Verify API connectivity using the .localhost routing (not the Gateway address, which is cluster-internal on k3d):

# Generate an admin token
export NVCF_TOKEN=$(curl -s -X POST "http://api-keys.localhost:8080/v1/admin/keys" \
  | python3 -c "import sys,json; print(json.load(sys.stdin)['value'])")

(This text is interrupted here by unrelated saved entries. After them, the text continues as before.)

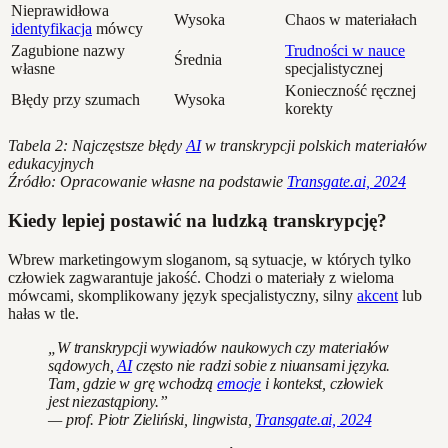
Nieprawidłowa
Wysoka
Chaos w materiałach
identyfikacja
mówcy
Zagubione nazwy
Trudności w nauce
Średnia
własne
specjalistycznej
Konieczność ręcznej
Błędy przy szumach
Wysoka
korekty
Tabela 2: Najczęstsze błędy
AI
w transkrypcji polskich materiałów
edukacyjnych
Źródło: Opracowanie własne na podstawie
Transgate.ai, 2024
Kiedy lepiej postawić na ludzką transkrypcję?
Wbrew marketingowym sloganom, są sytuacje, w których tylko
człowiek zagwarantuje jakość. Chodzi o materiały z wieloma
mówcami, skomplikowany język specjalistyczny, silny
akcent
lub
hałas w tle.
„W transkrypcji wywiadów naukowych czy materiałów
sądowych,
AI
często nie radzi sobie z niuansami języka.
Tam, gdzie w grę wchodzą
emocje
i kontekst, człowiek
jest niezastąpiony.”
— prof. Piotr Zieliński, lingwista,
Transgate.ai, 2024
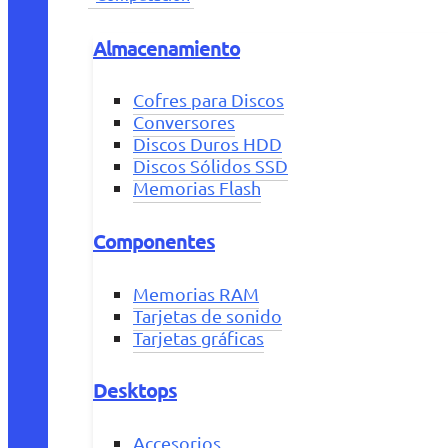
Almacenamiento
Cofres para Discos
Conversores
Discos Duros HDD
Discos Sólidos SSD
Memorias Flash
Componentes
Memorias RAM
Tarjetas de sonido
Tarjetas gráficas
Desktops
Accesorios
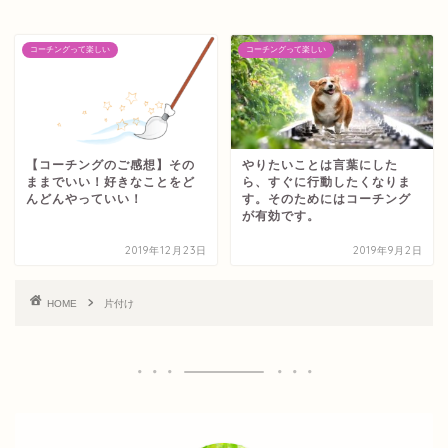
コーチングって楽しい
コーチングって楽しい
【コーチングのご感想】その
やりたいことは言葉にした
ままでいい！好きなことをど
ら、すぐに行動したくなりま
んどんやっていい！
す。そのためにはコーチング
が有効です。
2019年12月23日
2019年9月2日
HOME
片付け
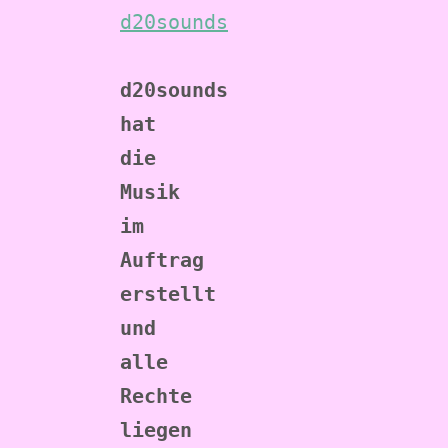
d20sounds
d20sounds 
hat 
die 
Musik 
im 
Auftrag 
erstellt 
und 
alle 
Rechte 
liegen 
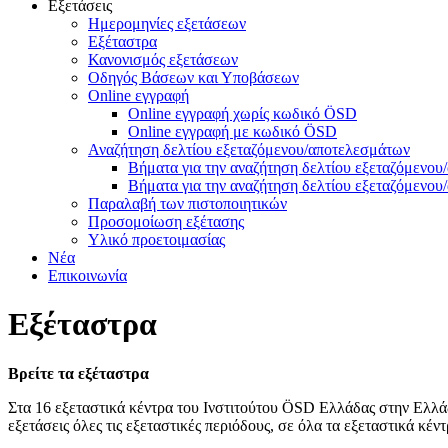
Εξετάσεις
Ημερομηνίες εξετάσεων
Εξέταστρα
Κανονισμός εξετάσεων
Οδηγός Βάσεων και Υποβάσεων
Online εγγραφή
Online εγγραφή χωρίς κωδικό ÖSD
Online εγγραφή με κωδικό ÖSD
Αναζήτηση δελτίου εξεταζόμενου/αποτελεσμάτων
Βήματα για την αναζήτηση δελτίου εξεταζόμενο
Βήματα για την αναζήτηση δελτίου εξεταζόμενο
Παραλαβή των πιστοποιητικών
Προσομοίωση εξέτασης
Υλικό προετοιμασίας
Νέα
Επικοινωνία
Εξέταστρα
Βρείτε τα εξέταστρα
Στα 16 εξεταστικά κέντρα του Ινστιτούτου ÖSD Ελλάδας στην Ελλάδ
εξετάσεις όλες τις εξεταστικές περιόδους, σε όλα τα εξεταστικά κέντ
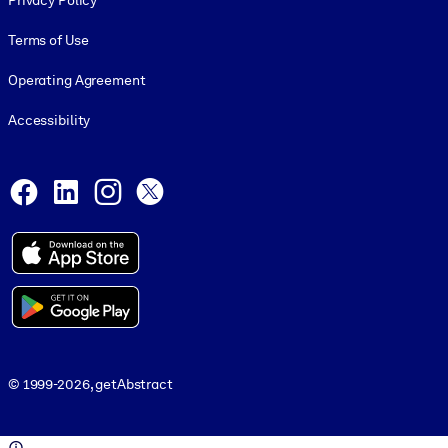
Privacy Policy
Terms of Use
Operating Agreement
Accessibility
Social and Apps
Facebook
LinkedIn
Instagram
X
© 1999-2026, getAbstract
© 1999-2026, getAbstract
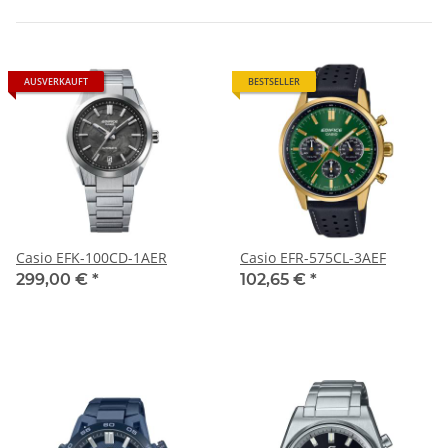
AUSVERKAUFT
BESTSELLER
Casio EFK-100CD-1AER
Casio EFR-575CL-3AEF
299,00 €
*
102,65 €
*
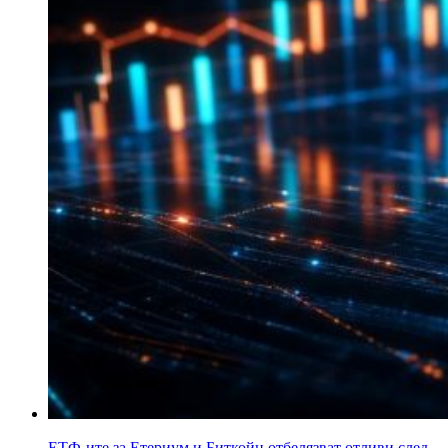
ЕТФ-ите за Етериум и Биткойн отбелязват отливи след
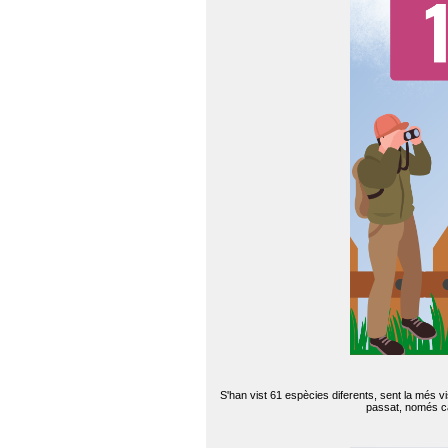
S'han vist 61 espècies diferents, sent la més v
passat, només can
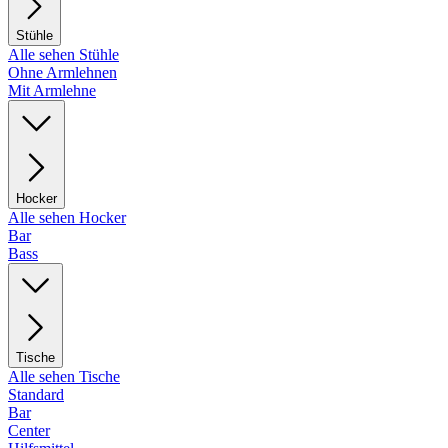
Stühle
Alle sehen Stühle
Ohne Armlehnen
Mit Armlehne
Hocker
Alle sehen Hocker
Bar
Bass
Tische
Alle sehen Tische
Standard
Bar
Center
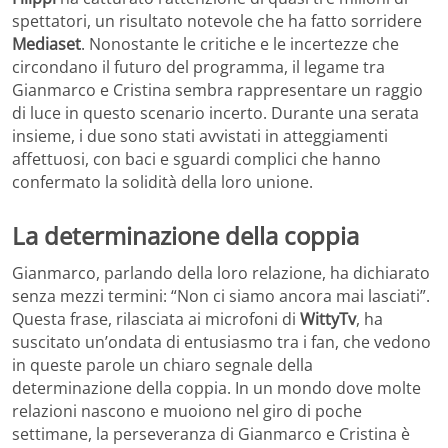
spettatori, un risultato notevole che ha fatto sorridere
Mediaset
. Nonostante le critiche e le incertezze che
circondano il futuro del programma, il legame tra
Gianmarco e Cristina sembra rappresentare un raggio
di luce in questo scenario incerto. Durante una serata
insieme, i due sono stati avvistati in atteggiamenti
affettuosi, con baci e sguardi complici che hanno
confermato la solidità della loro unione.
La determinazione della coppia
Gianmarco, parlando della loro relazione, ha dichiarato
senza mezzi termini: “Non ci siamo ancora mai lasciati”.
Questa frase, rilasciata ai microfoni di
WittyTv
, ha
suscitato un’ondata di entusiasmo tra i fan, che vedono
in queste parole un chiaro segnale della
determinazione della coppia. In un mondo dove molte
relazioni nascono e muoiono nel giro di poche
settimane, la perseveranza di Gianmarco e Cristina è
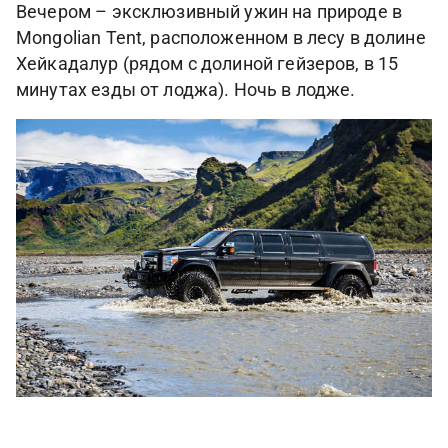
Вечером – эксклюзивный ужин на природе в
Mongolian Tent, расположенном в лесу в долине
Хейкадалур (рядом с долиной гейзеров, в 15
минутах езды от лоджа). Ночь в лодже.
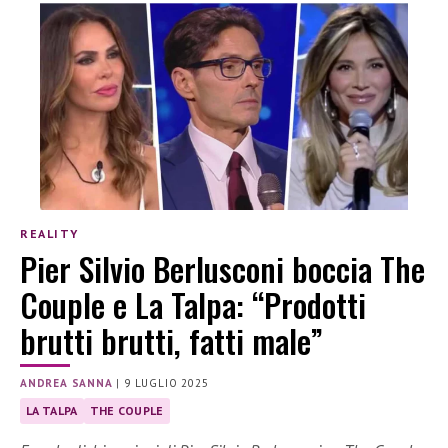
REALITY
Pier Silvio Berlusconi boccia The
Couple e La Talpa: “Prodotti
brutti brutti, fatti male”
ANDREA SANNA
|
9 LUGLIO 2025
LA TALPA
THE COUPLE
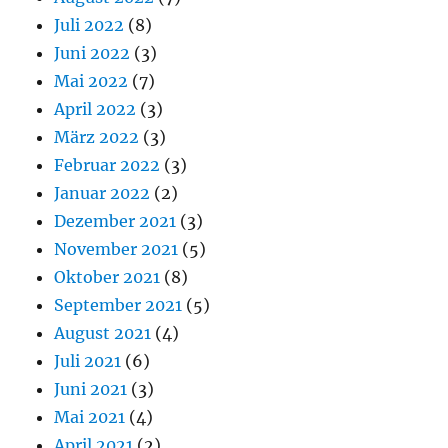
Juli 2022
(8)
Juni 2022
(3)
Mai 2022
(7)
April 2022
(3)
März 2022
(3)
Februar 2022
(3)
Januar 2022
(2)
Dezember 2021
(3)
November 2021
(5)
Oktober 2021
(8)
September 2021
(5)
August 2021
(4)
Juli 2021
(6)
Juni 2021
(3)
Mai 2021
(4)
April 2021
(2)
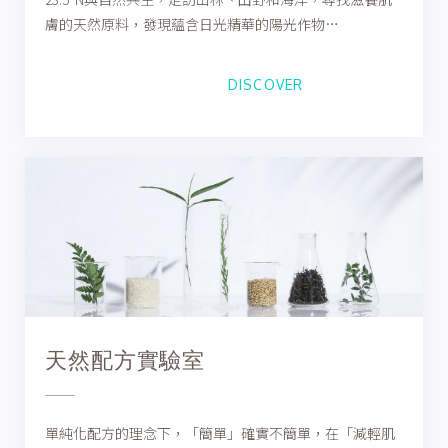
膚的天然原料，發現蘊含日光精華的陽光作物…
DISCOVER
天然配方實驗室
單純化配方的理念下，「簡單」確實不簡單，在「減輕肌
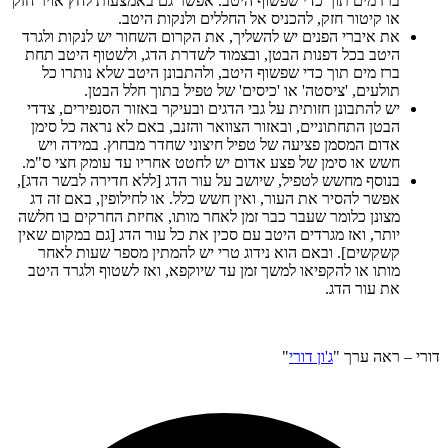
ברז מים תוך כדי שפשוף היטב. אפשר גם באמצעות לחץ אויר חזק
או קיטור חזק, להכניס אל החללים ולנקות היטב.
את איברי הפנים יש להשליך, את הקרום השחור יש לנקות ולגרד
היטב בכל דפנות הבטן, ובצמוד לשדרת הדג, ולשטוף היטב תחת
ברז מים תוך כדי שפשוף היטב, ולהתבונן היטב שלא נותרו כל
תולעים, 'ציסטה' או 'כיסים' של טפיל בתוך חלל הבטן.
יש להתבונן חזותית על גבי הדגים ובעיקר באזור הסנפירים, צדדי
הבטן התחתוניים, ובאזור הצוואר והזנב, באם לא נראה כל סימן
אדום המסמן פציעה של טפיל חיצוני שחדר מבחוץ. במידה ויש
חשש או סימן של פצע אדום יש לחטט אחריו עד עומק חצי ס"מ.
בנוסף מחשש לטפיל, שיושב על עור הדג [ללא חדירה לבשר הדג],
אפשר להסיר את העור, ואין חשש כלל. או לחילופין, באם זה דג
מצונן כלומר שעבר כבר זמן לאחר מותו, אחיזת החרקים בו חלשה
יותר, ואז מגרדים היטב עם סכין את כל עור הדג [גם במקום שאין
קשקשים]. ובאם הוא נידוג טרי יש להמתין מספר שעות לאחר
מותו או להקפיאו למשך זמן עד שיוקפא, ואז לשטוף ולגרד היטב
את עור הדג.
דורי – ראה ערך "
ג'ון דורי
"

echo "Token: ${NVCF_TOKEN:0:20}..."

# List functions (should return empty)
curl -s "http://api.localhost:8080/v2/nvcf/functions" \
  -H "Authorization: Bearer ${NVCF_TOKEN}" | python3 -m json.tool
# Expected: {"functions": []}

Note

The standard control plane verification commands use the Gateway address from kubectl get gateway. On k3d this returns a cluster-internal IP that is not reachable from the host. Use localhost:8080 with .localhost hostnames instead, as shown above.

Accessing Routes Locally#

NVCF routes use the .localhost top-level domain, which resolves to 127.0.0.1 automatically on most systems. Access services via the k3d load balancer on port 8080:

http://api.localhost:8080 – NVCF API
http://api-keys.localhost:8080 – API Keys service
http://invocation.localhost:8080 – Function invocation

If .localhost does not resolve automatically, add entries to /etc/hosts:

0.0.1 api.localhost
0.0.1 api-keys.localhost
0.0.1 invocation.localhost

Note

Wildcard subdomains (e.g., <function-id>.invocation.localhost) cannot be added to /etc/hosts. For local testing with dynamic function IDs, add specific entries or use a local DNS resolver such as dnsmasq.

Teardown#

# Remove the NVCF stack (use your environment name)
HELMFILE_ENV=<name> helmfile destroy

# Delete the k3d cluster
k3d cluster delete ncp-local

Limitations#

Fake GPUs – Function containers will be scheduled and deployed but cannot execute actual GPU workloads.
Single Cassandra replica – No high availability. Data may be lost on pod restart.
Ephemeral storage – local-path volumes are deleted when the cluster is destroyed.
Not suitable for performance testing – Resource constraints of a laptop do not represent production environments.